Among the lines below, restate word for word only those from the line with "left eye: (60, 182)" through the line with "left elbow: (194, 274)", with both end lines kept.
---------- Material provided ----------
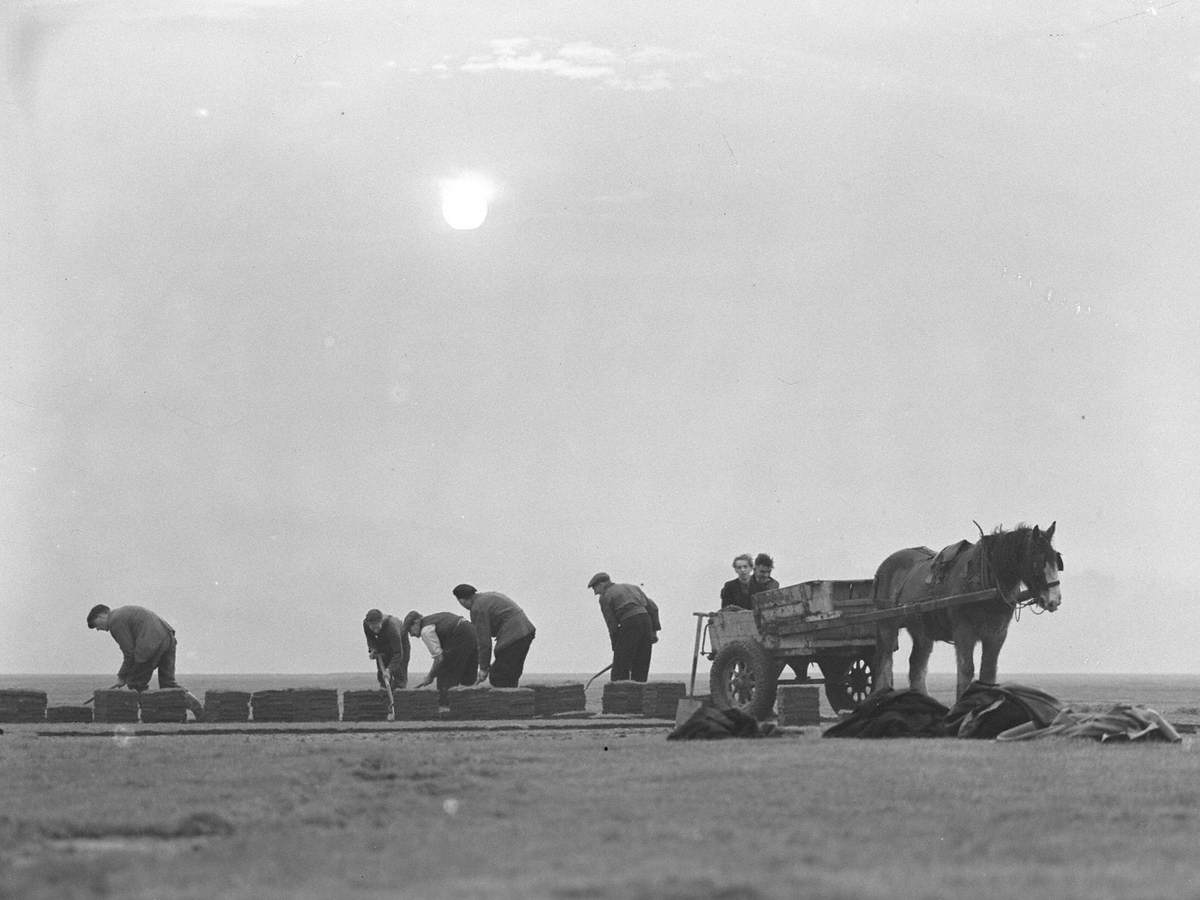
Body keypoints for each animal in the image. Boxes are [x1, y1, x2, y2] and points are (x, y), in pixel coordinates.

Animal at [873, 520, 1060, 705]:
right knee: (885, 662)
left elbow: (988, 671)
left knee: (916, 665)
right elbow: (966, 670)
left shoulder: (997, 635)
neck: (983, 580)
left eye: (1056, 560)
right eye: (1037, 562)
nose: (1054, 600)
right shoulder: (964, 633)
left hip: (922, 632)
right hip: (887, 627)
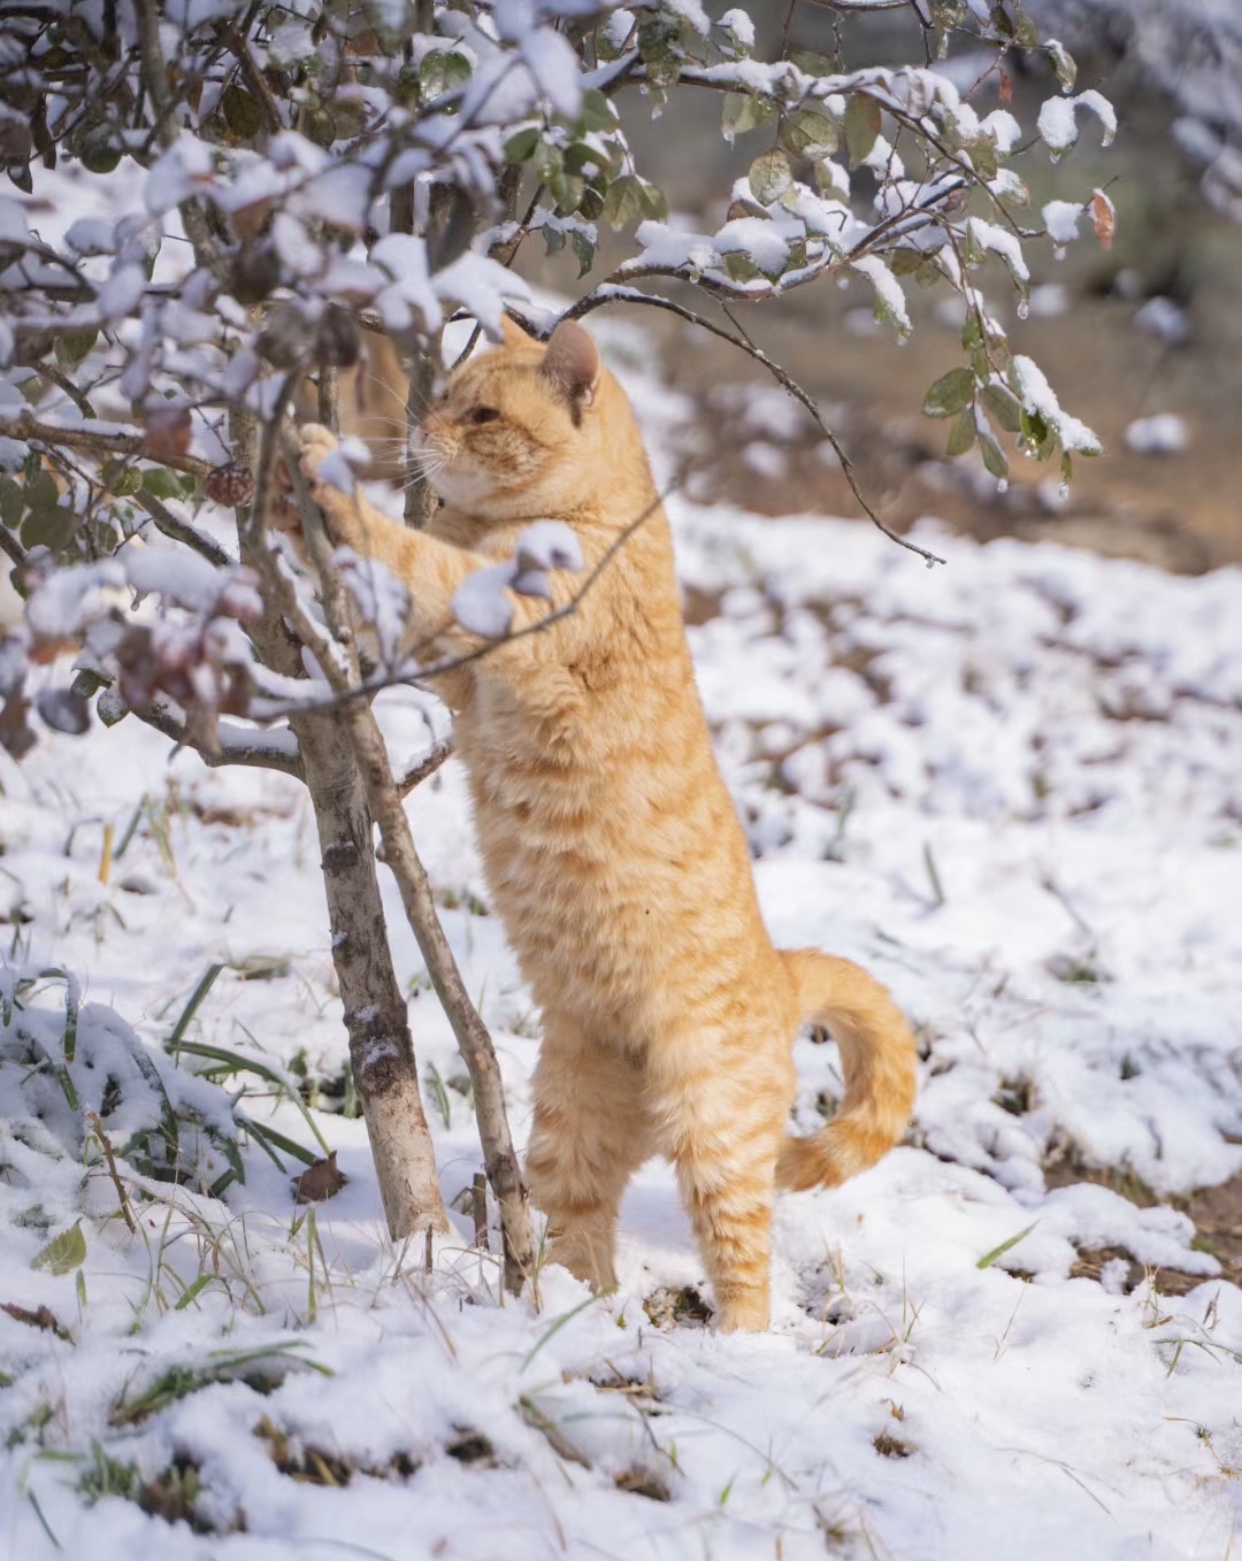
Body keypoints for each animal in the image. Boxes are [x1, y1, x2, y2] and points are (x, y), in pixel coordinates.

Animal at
----------
---------- Material provided ----------
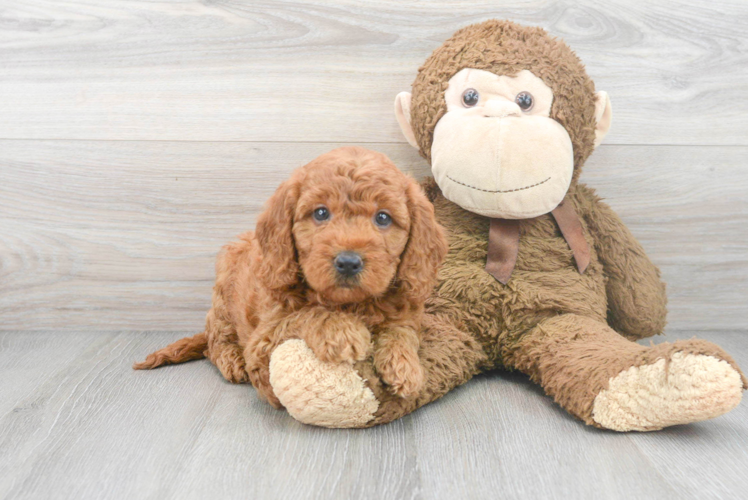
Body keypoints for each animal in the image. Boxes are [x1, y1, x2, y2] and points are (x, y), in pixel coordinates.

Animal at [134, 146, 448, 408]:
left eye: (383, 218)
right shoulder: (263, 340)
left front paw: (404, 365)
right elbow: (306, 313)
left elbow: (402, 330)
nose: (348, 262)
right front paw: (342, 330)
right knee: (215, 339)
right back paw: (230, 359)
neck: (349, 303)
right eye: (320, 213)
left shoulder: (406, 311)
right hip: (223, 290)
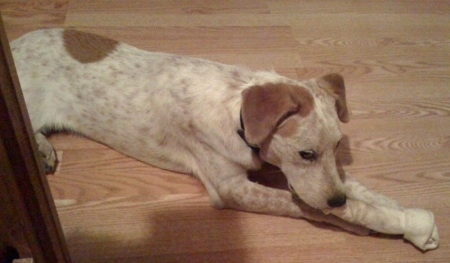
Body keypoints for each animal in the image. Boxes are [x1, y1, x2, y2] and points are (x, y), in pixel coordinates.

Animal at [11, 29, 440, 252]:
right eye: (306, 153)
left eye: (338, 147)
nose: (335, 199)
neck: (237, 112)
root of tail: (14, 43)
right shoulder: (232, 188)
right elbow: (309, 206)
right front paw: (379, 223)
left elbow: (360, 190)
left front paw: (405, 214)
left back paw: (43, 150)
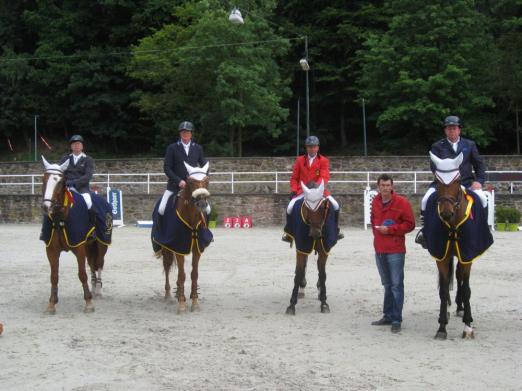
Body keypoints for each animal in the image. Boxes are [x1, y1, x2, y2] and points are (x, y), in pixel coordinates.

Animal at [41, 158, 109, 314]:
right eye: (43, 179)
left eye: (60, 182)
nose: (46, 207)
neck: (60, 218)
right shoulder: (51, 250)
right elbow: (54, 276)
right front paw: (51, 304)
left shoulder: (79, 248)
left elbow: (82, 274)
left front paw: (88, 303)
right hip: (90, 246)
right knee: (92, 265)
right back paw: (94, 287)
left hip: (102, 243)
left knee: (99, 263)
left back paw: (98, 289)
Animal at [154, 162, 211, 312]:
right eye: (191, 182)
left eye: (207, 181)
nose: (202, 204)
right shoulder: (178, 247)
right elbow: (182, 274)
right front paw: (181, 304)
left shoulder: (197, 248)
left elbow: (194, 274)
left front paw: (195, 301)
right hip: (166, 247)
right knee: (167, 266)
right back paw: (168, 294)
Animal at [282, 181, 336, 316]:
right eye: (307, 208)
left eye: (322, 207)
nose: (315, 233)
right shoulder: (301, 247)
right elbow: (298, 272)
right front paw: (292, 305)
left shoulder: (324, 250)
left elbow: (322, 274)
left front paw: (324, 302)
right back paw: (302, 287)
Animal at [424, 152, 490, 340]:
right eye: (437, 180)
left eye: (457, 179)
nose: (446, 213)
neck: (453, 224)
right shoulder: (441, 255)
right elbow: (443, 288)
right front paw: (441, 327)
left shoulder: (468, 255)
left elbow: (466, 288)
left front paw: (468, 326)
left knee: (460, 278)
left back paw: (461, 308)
----------
---------- Material provided ----------
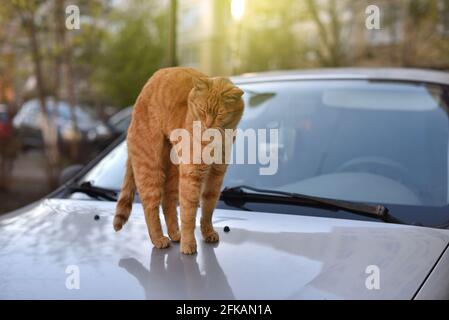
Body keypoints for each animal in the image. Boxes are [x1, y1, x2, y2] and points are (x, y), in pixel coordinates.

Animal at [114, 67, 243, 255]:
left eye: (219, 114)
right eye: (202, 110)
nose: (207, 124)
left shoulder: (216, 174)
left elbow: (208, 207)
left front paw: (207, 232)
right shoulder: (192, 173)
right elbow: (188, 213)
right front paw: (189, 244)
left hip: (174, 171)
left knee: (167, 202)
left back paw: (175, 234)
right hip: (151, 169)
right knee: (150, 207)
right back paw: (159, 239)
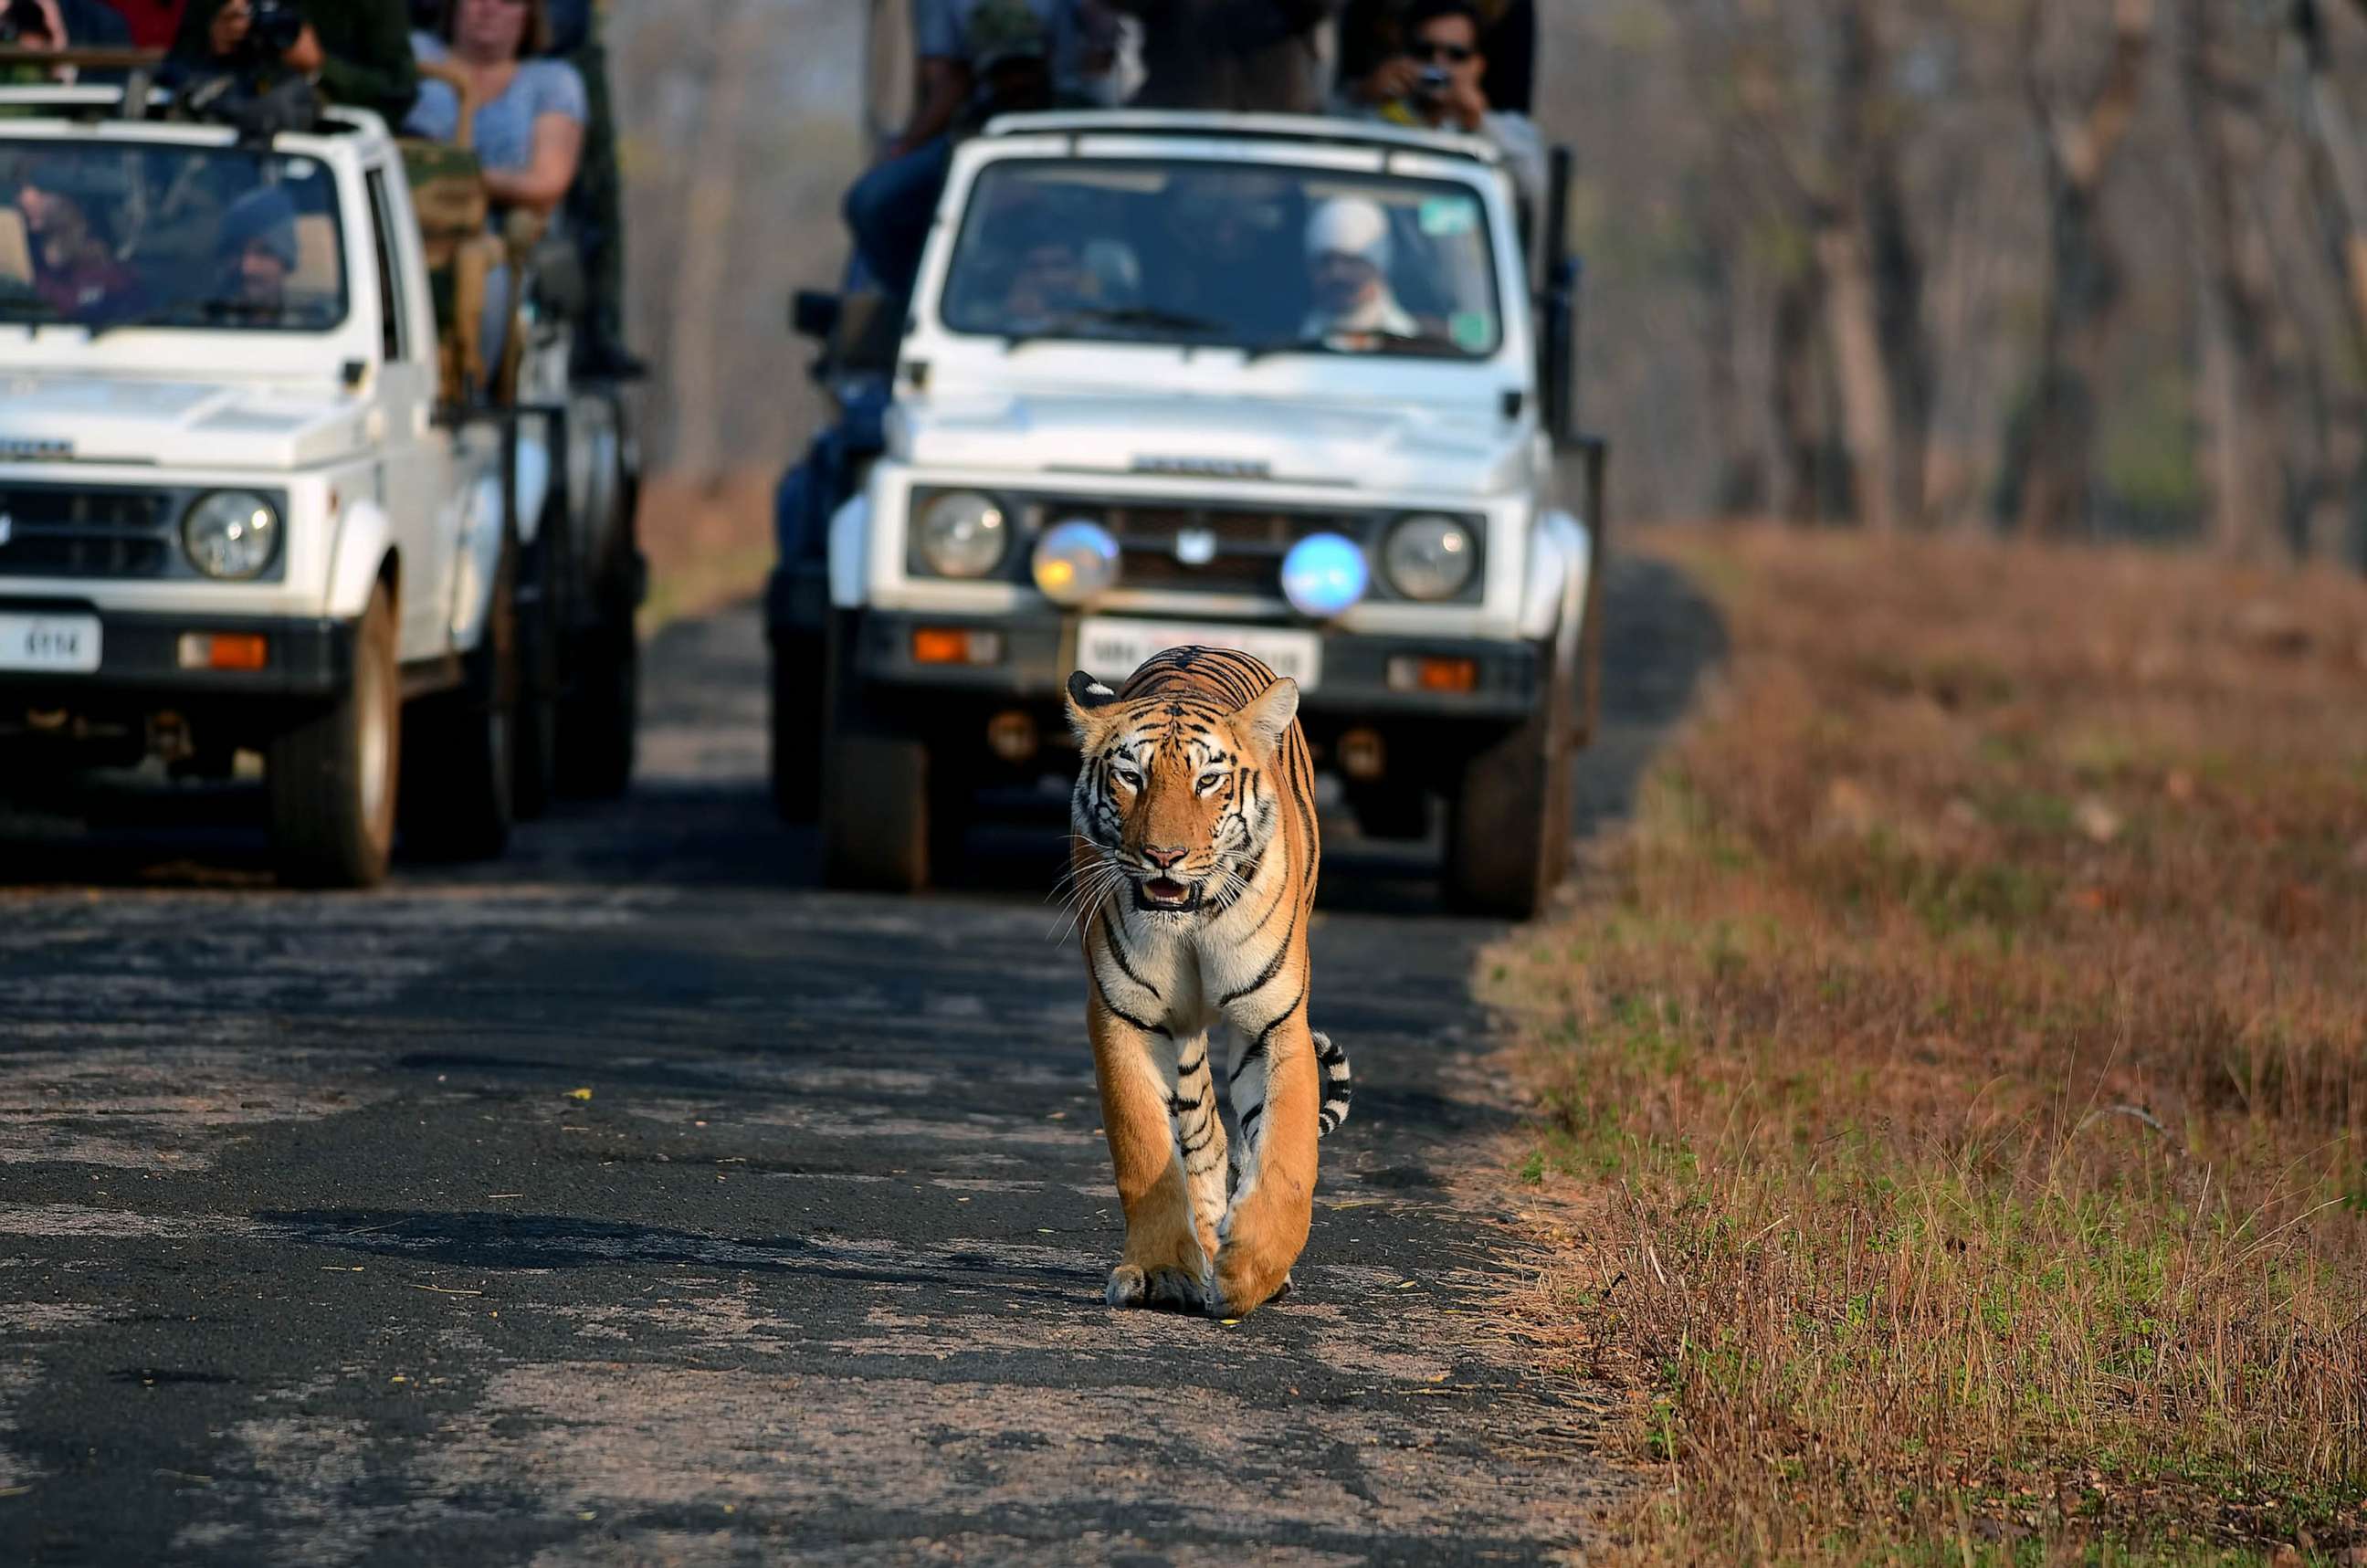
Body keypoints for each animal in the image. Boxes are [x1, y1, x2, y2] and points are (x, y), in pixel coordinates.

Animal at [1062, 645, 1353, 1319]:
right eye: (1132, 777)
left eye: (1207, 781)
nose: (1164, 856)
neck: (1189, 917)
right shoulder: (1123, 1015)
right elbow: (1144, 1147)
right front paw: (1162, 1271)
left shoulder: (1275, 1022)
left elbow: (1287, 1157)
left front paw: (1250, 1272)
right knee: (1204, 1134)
----------
**Completed task**
left eye: (60, 182)
nose: (46, 207)
neck: (60, 218)
right shoulder: (51, 250)
right elbow: (54, 276)
right front paw: (51, 304)
left shoulder: (79, 248)
left elbow: (82, 274)
left front paw: (88, 303)
right hip: (90, 246)
right knee: (92, 265)
right back paw: (94, 287)
left hip: (102, 243)
left knee: (99, 263)
left back paw: (98, 289)
Animal at [154, 162, 211, 312]:
right eye: (191, 182)
left eye: (207, 181)
nose: (202, 204)
right shoulder: (178, 247)
right elbow: (182, 274)
right front paw: (181, 304)
left shoulder: (197, 248)
left elbow: (194, 274)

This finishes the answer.